WHAT TO DO: Leaving the pictures aside, return all of the data below exactly.

LISTED ENTRIES:
>>>>>
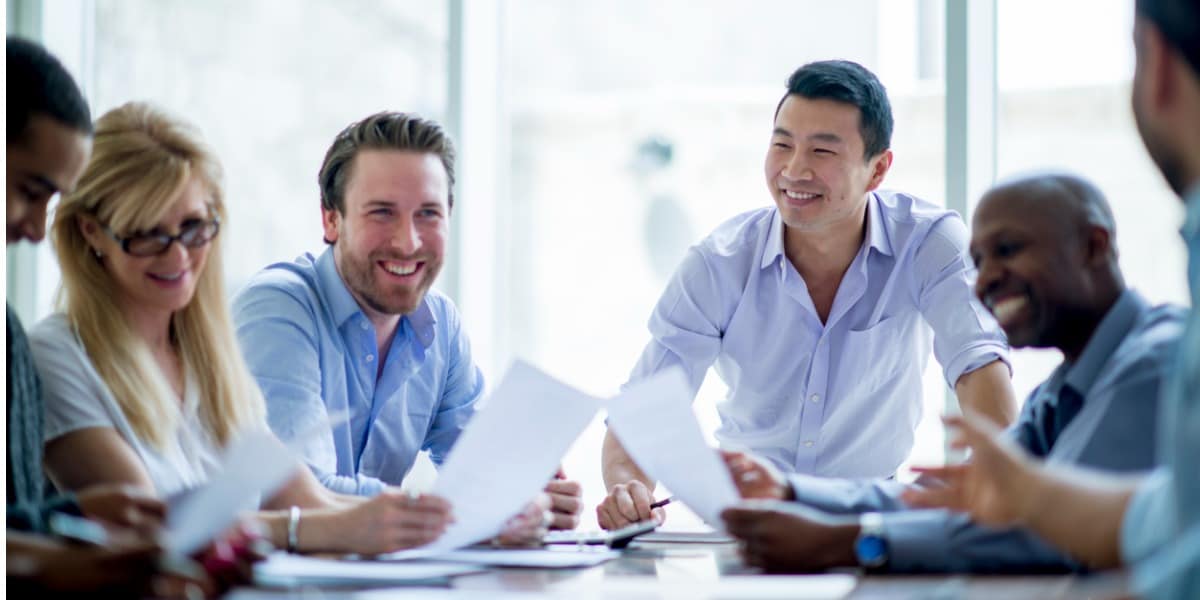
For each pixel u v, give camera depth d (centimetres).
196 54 525
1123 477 177
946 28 399
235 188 531
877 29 503
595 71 612
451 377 314
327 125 541
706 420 397
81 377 215
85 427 212
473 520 208
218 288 236
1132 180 468
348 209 288
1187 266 142
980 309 311
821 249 325
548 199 613
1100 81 454
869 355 329
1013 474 169
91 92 500
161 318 230
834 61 319
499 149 497
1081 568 184
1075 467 191
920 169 459
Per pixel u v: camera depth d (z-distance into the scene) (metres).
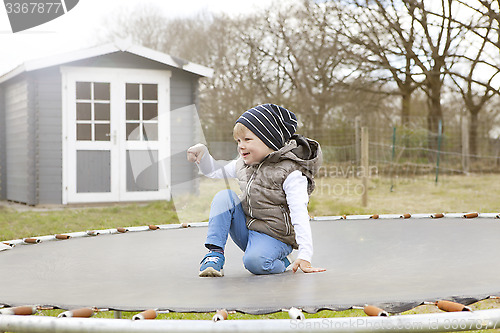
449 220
<<<<<
ANSWER SPACE:
For each pixel u v, give camera depth d (centimetres).
196 54 525
1123 477 177
946 28 399
235 188 531
877 29 503
595 71 612
451 377 314
327 125 541
706 420 397
81 377 215
85 427 212
473 520 208
218 288 236
1132 180 468
348 209 288
1187 266 142
980 309 311
821 249 325
548 199 613
1100 81 454
869 355 329
1013 474 169
91 92 500
161 318 230
834 61 319
499 149 497
1081 568 184
1075 467 191
920 169 459
Per pixel u v: camera depth d (z-distance into the scene) (metres).
449 220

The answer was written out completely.